2.8. Measurement of oxidative stress and inflammatory cytokines in myocardial tissues
Oxidative stress markers, including malondialdehyde (MDA) contents and antioxidant superoxide dismutase (SOD) activities, were determined spectrophotometrically in myocardial tissues, using commercial kits (Nanjing Jiancheng Bioengineering Institute, Nanjing, China) according to the manufacturer’s instructions. Production of tumor necrosis factor-α (TNF-α) and interleukin-6 (IL-6) was assessed in ischemic areas of the left ventricle by enzyme-linked immunosorbent assays according to manufacturer’s instructions (Nanjing Jiancheng Bioengineering Institute, Nanjing, China).
2.9. Western blot
Frozen ischemic areas of left ventricle samples were analyzed by Western blot analysis. The antibody against interleukin-23 (IL-23) (1:800) was purchased from Proteintech Group Inc, USA. Anti-total-Caspase3 (1:1000) was purchased from Abcam (UK). Anti-cleaved-Caspase3 (1:1000), anti-p38 (1:1000), and anti-p-p38 (1:1000) were obtained from Cell Signaling Technology, Danvers, USA. Anti-high mobility group box 1 (HMGB1) (1:300) and anti-glyceraldehyde-3-phosphate dehydrogenase (GAPDH, 1:1000) were received from the Boster, Wuhan, China.

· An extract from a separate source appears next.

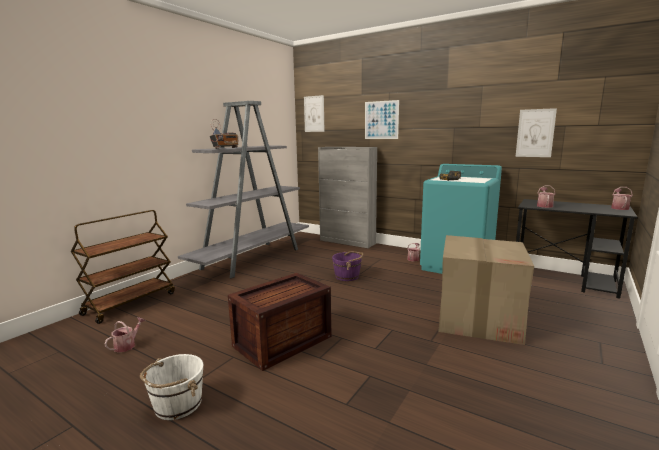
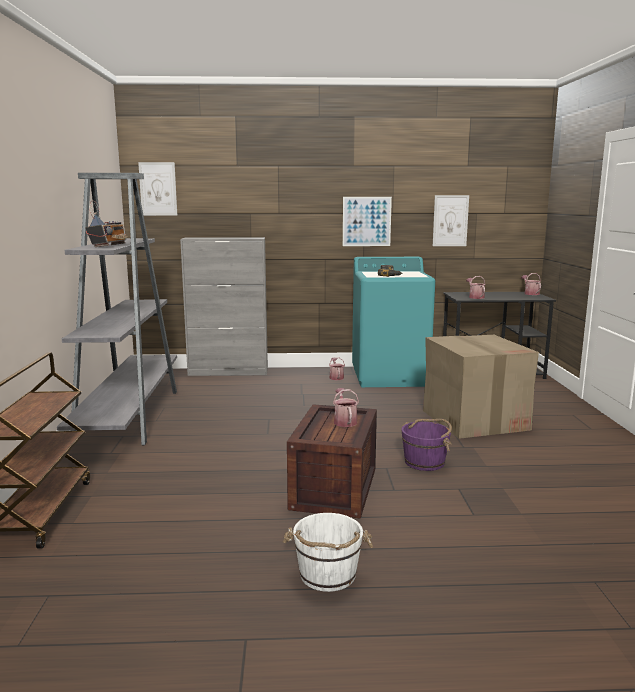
camera: 35 degrees left, 0 degrees up
watering can [104,317,146,353] -> watering can moved to [333,388,359,427]
purple bucket [332,251,363,281] -> purple bucket moved to [401,419,452,471]
picture [365,100,399,139] -> picture moved to [343,197,392,246]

2.10. Statistical analysis
SPSS 19.0 was used for data analysis. All data are expressed as mean ± SD. Student’s t-test was used for comparison between two groups. Multiple comparisons among groups were evaluated by one-way ANOVA or a Welch test. Student-Newman-Keuls or Dunnett’s T3 test was used for post hoc multiple comparisons. P value < 0.05 was considered statistically significant.